WORK REQUEST → In the listing below, find the line that contains "[108,61,188,81] 中文文档 // -> (113, 72) none" and the line that contains "[337,178,492,189] -o ~/output_repository". Quote both and every line between them, exactly, and nothing more.

____ DATA TO EXAMINE

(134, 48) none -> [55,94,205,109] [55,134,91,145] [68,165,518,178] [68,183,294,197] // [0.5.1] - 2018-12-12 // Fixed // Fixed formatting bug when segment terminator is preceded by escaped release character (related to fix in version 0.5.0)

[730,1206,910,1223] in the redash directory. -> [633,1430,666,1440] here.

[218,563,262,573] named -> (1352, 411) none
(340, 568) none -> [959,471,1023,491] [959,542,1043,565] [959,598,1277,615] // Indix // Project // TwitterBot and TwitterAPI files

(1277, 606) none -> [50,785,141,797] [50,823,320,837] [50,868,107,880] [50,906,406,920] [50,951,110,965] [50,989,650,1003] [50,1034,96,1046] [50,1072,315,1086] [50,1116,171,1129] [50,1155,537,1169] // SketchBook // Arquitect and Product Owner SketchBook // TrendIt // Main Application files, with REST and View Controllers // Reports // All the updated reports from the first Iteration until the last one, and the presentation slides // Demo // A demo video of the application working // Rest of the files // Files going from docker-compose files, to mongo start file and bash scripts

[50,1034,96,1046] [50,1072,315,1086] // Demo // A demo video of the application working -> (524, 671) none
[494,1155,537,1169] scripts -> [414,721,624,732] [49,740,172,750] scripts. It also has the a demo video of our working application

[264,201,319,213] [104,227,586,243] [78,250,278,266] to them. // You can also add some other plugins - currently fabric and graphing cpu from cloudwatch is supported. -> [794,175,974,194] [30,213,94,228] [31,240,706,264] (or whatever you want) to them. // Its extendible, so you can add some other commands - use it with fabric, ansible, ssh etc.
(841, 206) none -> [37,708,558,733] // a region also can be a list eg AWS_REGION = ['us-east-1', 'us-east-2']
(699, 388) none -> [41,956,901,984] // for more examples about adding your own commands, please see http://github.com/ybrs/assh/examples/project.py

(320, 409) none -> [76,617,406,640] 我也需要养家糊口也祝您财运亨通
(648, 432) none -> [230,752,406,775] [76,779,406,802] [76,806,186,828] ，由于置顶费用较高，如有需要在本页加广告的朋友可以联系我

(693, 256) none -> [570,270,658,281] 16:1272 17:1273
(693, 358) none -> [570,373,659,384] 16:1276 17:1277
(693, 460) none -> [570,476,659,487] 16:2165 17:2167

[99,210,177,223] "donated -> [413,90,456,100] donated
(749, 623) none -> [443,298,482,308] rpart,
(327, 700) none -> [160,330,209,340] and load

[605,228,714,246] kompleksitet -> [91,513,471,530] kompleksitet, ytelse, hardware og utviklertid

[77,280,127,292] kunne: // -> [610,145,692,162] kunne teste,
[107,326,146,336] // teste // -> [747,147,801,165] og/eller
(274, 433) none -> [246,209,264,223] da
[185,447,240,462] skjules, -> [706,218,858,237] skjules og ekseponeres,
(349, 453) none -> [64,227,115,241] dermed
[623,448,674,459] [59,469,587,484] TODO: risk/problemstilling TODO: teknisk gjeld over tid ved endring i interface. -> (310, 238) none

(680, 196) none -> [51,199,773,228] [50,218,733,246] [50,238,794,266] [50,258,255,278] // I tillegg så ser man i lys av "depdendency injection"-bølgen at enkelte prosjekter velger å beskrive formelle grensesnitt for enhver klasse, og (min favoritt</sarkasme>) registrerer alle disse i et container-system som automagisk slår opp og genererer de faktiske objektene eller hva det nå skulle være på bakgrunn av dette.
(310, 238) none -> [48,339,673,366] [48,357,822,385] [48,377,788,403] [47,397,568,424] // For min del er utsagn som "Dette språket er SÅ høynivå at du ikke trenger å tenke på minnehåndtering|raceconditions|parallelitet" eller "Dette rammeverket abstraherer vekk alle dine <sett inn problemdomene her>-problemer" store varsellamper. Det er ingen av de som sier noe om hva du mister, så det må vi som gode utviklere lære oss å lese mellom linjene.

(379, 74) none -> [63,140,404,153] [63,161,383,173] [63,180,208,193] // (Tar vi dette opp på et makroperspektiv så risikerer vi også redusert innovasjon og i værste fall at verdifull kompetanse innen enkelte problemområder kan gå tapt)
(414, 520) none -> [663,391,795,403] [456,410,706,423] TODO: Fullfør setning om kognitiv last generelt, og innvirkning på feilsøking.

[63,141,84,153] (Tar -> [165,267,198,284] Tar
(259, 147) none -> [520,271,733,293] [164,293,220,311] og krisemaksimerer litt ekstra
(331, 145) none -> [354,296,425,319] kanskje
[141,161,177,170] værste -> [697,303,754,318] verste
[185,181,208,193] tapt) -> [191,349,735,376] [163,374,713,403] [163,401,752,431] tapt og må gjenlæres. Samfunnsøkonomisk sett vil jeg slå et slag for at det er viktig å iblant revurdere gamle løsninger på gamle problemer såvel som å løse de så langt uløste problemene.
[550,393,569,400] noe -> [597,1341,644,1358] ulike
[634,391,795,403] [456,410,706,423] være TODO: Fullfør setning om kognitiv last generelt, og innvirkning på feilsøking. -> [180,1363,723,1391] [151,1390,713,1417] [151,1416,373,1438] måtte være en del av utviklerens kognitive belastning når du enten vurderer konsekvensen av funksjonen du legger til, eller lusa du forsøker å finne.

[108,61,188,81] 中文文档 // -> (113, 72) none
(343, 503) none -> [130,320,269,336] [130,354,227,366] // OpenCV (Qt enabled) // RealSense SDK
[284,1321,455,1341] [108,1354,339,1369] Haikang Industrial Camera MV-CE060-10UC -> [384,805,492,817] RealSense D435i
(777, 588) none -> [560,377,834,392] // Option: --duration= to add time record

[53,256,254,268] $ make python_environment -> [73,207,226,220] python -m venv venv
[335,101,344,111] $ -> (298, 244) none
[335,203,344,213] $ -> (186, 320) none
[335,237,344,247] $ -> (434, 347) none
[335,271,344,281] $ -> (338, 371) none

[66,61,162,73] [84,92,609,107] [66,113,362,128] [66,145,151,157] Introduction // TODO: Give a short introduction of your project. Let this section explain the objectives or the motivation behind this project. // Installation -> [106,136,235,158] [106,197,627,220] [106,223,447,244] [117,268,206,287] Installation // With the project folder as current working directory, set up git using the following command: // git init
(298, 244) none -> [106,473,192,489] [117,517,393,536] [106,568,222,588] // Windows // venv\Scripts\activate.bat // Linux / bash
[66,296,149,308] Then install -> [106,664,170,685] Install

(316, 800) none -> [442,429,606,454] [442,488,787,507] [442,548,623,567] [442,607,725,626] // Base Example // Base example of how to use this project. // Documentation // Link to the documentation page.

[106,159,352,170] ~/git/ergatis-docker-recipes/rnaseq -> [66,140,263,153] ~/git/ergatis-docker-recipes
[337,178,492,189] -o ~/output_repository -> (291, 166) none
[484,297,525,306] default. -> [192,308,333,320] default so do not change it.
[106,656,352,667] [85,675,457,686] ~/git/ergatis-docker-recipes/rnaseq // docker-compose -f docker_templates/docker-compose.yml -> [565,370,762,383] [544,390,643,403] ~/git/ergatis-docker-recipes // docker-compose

________

WRITTEN SOLUTION →
[108,61,188,81] 中文文档 // -> (113, 72) none
(343, 503) none -> [130,320,269,336] [130,354,227,366] // OpenCV (Qt enabled) // RealSense SDK
[284,1321,455,1341] [108,1354,339,1369] Haikang Industrial Camera MV-CE060-10UC -> [384,805,492,817] RealSense D435i
(777, 588) none -> [560,377,834,392] // Option: --duration= to add time record

[53,256,254,268] $ make python_environment -> [73,207,226,220] python -m venv venv
[335,101,344,111] $ -> (298, 244) none
[335,203,344,213] $ -> (186, 320) none
[335,237,344,247] $ -> (434, 347) none
[335,271,344,281] $ -> (338, 371) none

[66,61,162,73] [84,92,609,107] [66,113,362,128] [66,145,151,157] Introduction // TODO: Give a short introduction of your project. Let this section explain the objectives or the motivation behind this project. // Installation -> [106,136,235,158] [106,197,627,220] [106,223,447,244] [117,268,206,287] Installation // With the project folder as current working directory, set up git using the following command: // git init
(298, 244) none -> [106,473,192,489] [117,517,393,536] [106,568,222,588] // Windows // venv\Scripts\activate.bat // Linux / bash
[66,296,149,308] Then install -> [106,664,170,685] Install

(316, 800) none -> [442,429,606,454] [442,488,787,507] [442,548,623,567] [442,607,725,626] // Base Example // Base example of how to use this project. // Documentation // Link to the documentation page.

[106,159,352,170] ~/git/ergatis-docker-recipes/rnaseq -> [66,140,263,153] ~/git/ergatis-docker-recipes
[337,178,492,189] -o ~/output_repository -> (291, 166) none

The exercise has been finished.